# How quickly can I raise phosphate?



## j.d (Nov 30, 2014)

Hi guys,

I have been reading posts on this forum for a while. but this is my first post and I would like to say I am glad I have joined this great forum. I am new to the hobby and I hope I can both learn from and contribute to(as much as I understand the hobby) the forum.

About a week ago I found a few Green Spot Algae on my tanks glass. this tank is a relatively new setup(a 10 gallon tank about two month old with ADA Amazonia and Powersand, T5 light, diy co2 and just dosing potassium and Seachem Flourish comprehensive). so I bought a phosphate test kit and phosphate reading was 0. Nitrate was around 12. so I bought some dry kh2po4 and made a liquid fertilizer for phosphorous. 

I want to raise my phosphate level to around 1 ppm.

My question is how quickly can I raise phosphate without risking outbreak of other types of algae.

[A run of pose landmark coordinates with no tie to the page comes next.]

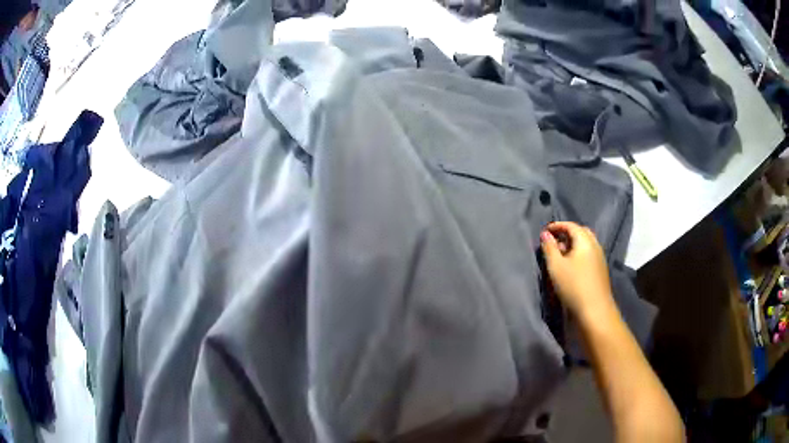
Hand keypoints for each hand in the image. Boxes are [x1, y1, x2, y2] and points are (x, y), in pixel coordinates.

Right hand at [540, 222, 613, 318]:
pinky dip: (579, 253)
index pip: (571, 226)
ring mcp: (600, 258)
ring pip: (586, 244)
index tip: (545, 231)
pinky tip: (571, 265)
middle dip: (567, 233)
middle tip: (554, 240)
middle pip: (581, 232)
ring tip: (560, 254)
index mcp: (585, 240)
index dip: (557, 226)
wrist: (595, 310)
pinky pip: (589, 253)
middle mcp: (595, 245)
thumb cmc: (573, 285)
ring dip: (573, 244)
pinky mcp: (600, 270)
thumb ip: (549, 248)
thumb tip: (545, 234)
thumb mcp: (556, 266)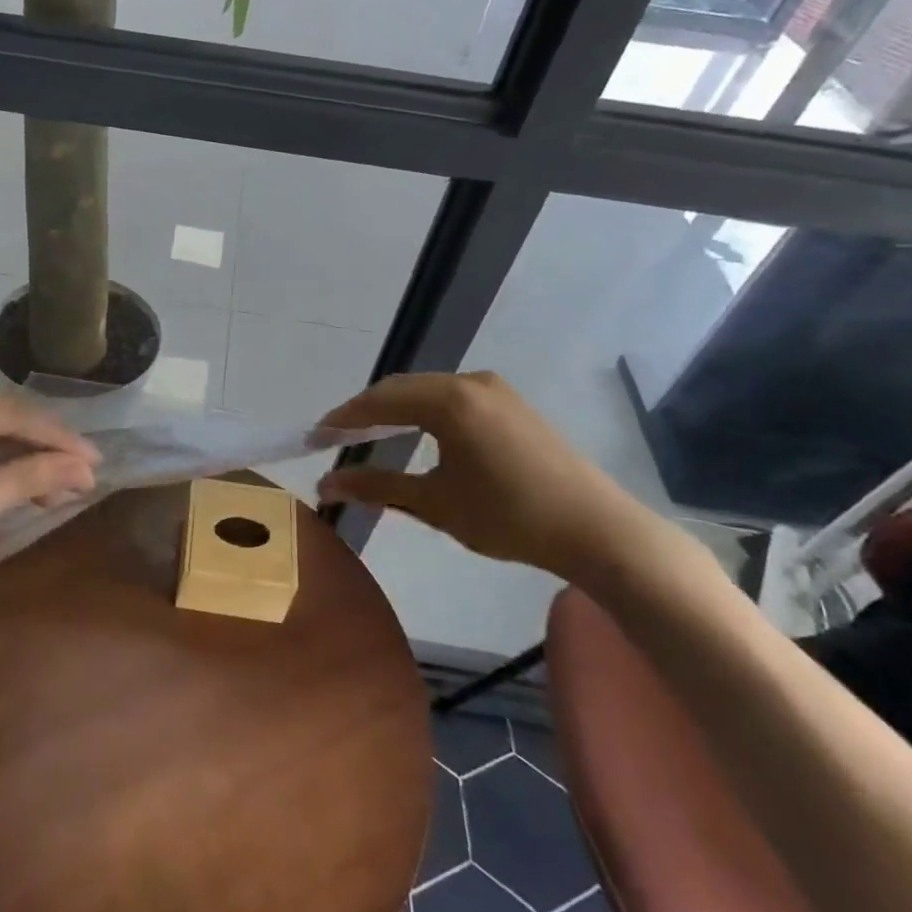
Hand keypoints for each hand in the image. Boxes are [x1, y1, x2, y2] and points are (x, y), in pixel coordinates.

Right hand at [317, 372, 655, 577]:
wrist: (596, 529)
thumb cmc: (509, 517)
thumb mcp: (435, 503)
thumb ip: (376, 488)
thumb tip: (326, 484)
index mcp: (449, 401)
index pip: (379, 400)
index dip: (343, 418)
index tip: (315, 437)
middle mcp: (470, 382)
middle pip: (401, 389)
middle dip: (365, 412)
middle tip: (336, 437)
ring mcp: (495, 389)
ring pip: (427, 390)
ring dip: (394, 410)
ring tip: (369, 437)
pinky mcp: (510, 403)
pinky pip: (452, 396)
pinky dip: (423, 411)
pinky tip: (415, 434)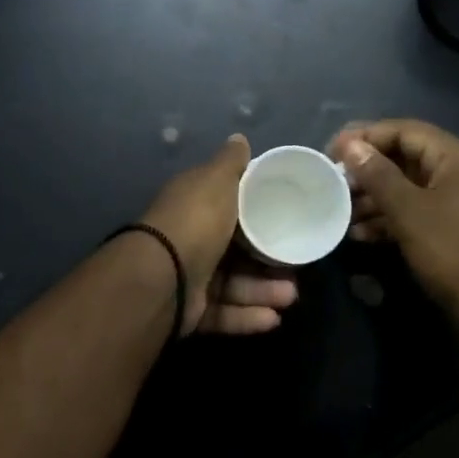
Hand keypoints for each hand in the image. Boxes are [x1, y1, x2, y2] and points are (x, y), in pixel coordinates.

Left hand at [139, 135, 298, 335]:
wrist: (162, 276)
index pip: (228, 206)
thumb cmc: (196, 221)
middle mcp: (191, 239)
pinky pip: (223, 312)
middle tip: (296, 267)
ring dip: (263, 290)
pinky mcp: (190, 310)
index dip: (257, 212)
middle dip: (268, 261)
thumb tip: (240, 138)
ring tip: (291, 296)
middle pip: (236, 250)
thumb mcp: (217, 181)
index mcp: (195, 205)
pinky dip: (247, 316)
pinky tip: (273, 319)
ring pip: (234, 284)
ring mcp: (189, 276)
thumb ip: (231, 163)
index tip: (287, 219)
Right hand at [330, 119, 458, 335]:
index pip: (404, 130)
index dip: (365, 136)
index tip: (332, 151)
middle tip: (333, 183)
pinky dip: (391, 218)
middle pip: (406, 158)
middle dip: (367, 171)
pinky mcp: (455, 228)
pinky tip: (361, 234)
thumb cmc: (455, 251)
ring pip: (409, 188)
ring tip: (341, 212)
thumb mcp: (410, 212)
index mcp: (458, 157)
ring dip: (374, 198)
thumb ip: (378, 175)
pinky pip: (418, 211)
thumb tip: (351, 145)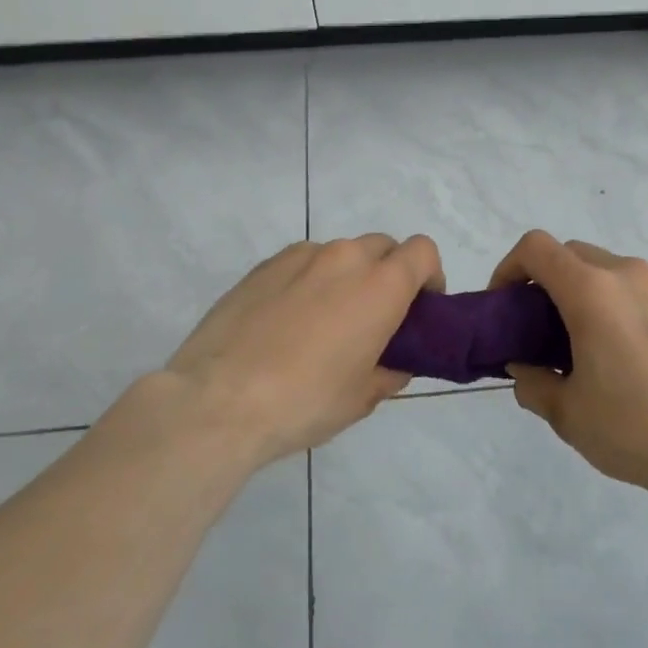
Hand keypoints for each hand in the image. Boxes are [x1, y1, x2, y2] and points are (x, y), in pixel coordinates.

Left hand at [149, 234, 443, 465]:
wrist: (217, 400)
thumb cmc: (304, 401)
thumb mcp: (361, 398)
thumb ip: (389, 372)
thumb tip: (393, 364)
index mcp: (380, 286)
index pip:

right now, I am adding 0.1 ppm of phosphate every day. is it safe? can I push it further until I get a reading of 1 ppm phosphate?

thanks


----------



## Tugg (Jul 28, 2013)

If you're reading is 0 then you're plants should be showing deficiency signs, or soon will. I would just fully dose it. The plants have a much larger biomass and require significantly more phosphate than all your algae combined. If it's truly deficient, then I would suspect that the plants would suck it right out of the water. Their capacity to store extra phosphate as a luxury would far outdo the algae. I would think a trickle would be more likely to cause algae than a full dose. The plants would be slowly starving while the algae makes do.


----------



## j.d (Nov 30, 2014)

Thanks for the advice. 

some plants(Anubias nana) have started to get brown circles on older leaves and another plant (hydrocotyle) has got GSA on older leaves. I think these are signs of phosphate deficiency if I am right.

I think I'll do a water change and then add 1 ppm of phosphate in 12 hr and then test water parameters again.
thank you


----------



## thunderjack14 (Nov 28, 2014)

I add 3 ml of mono potassium phosphate every other day and it works well for green spot algae all my new leaves on my anubias plants are algae free. Plants are starting to get healthy and out competing the algae. love this kh2po4 great for slow growing plants like anubias.


----------



## j.d (Nov 30, 2014)

Hi thunderjack and thanks for sharing,

I too use KH2PO4 and after dosing 1 ppm initially, I tested phosphate every day and after a few days I worked out that my plants use about 0.5 ppm of phosphate every day. 

so I just keep my phosphate at around 1 ppm by dosing 0.5 ppm every day.


----------